#### PROVIDED MATERIAL
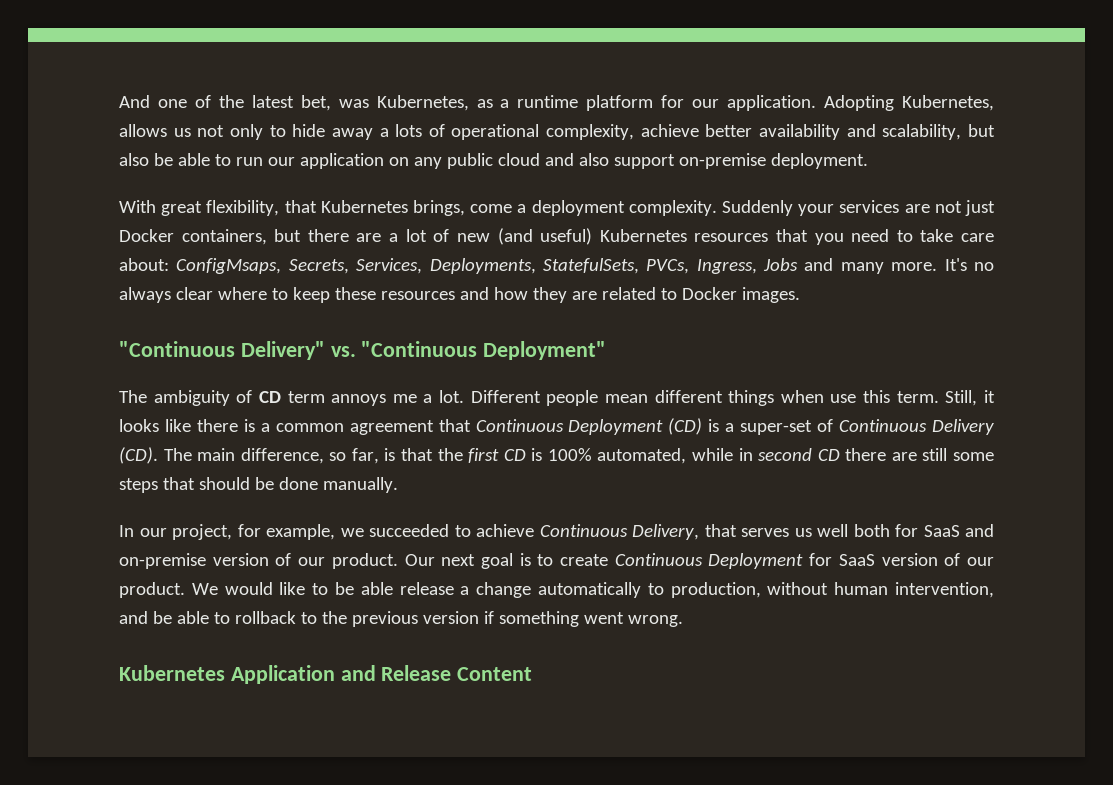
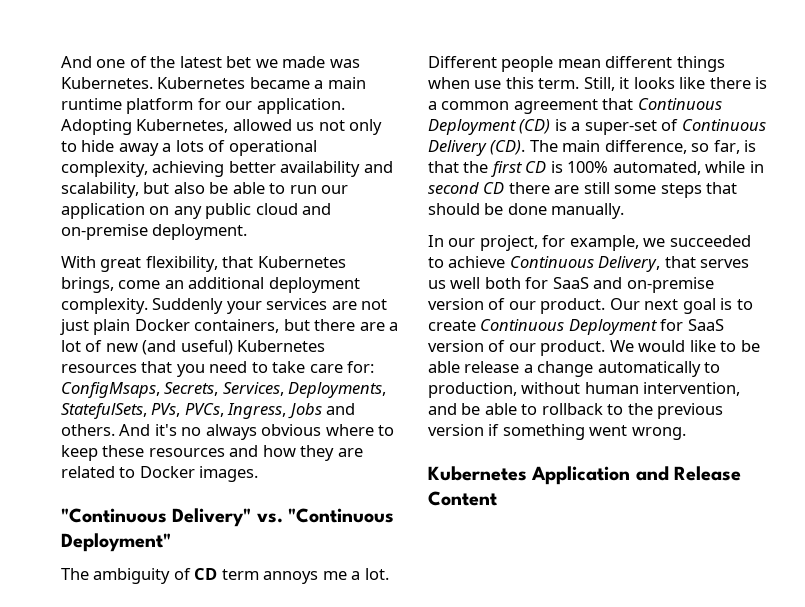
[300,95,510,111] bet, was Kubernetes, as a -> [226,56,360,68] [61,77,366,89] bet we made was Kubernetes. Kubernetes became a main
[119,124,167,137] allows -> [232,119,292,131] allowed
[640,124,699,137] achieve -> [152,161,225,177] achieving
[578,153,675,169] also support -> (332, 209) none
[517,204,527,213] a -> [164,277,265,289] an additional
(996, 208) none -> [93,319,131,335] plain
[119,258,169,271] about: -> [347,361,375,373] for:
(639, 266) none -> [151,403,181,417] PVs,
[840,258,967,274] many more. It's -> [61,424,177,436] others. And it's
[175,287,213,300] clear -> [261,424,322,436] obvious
==
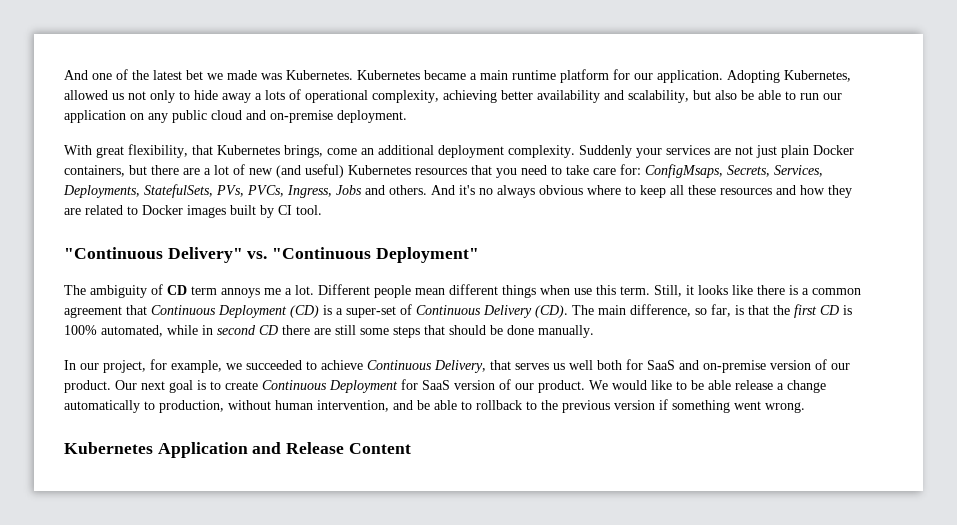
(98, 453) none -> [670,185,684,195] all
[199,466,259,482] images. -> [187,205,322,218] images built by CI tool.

#### WHAT TO DO
Taking the line with "[578,153,675,169] also support" as the first and the line with "[175,287,213,300] clear ->" as the last, retype that stretch of the data above exactly, with no other lines.

#### SOLVED PROBLEM
[578,153,675,169] also support -> (332, 209) none
[517,204,527,213] a -> [164,277,265,289] an additional
(996, 208) none -> [93,319,131,335] plain
[119,258,169,271] about: -> [347,361,375,373] for:
(639, 266) none -> [151,403,181,417] PVs,
[840,258,967,274] many more. It's -> [61,424,177,436] others. And it's
[175,287,213,300] clear -> [261,424,322,436] obvious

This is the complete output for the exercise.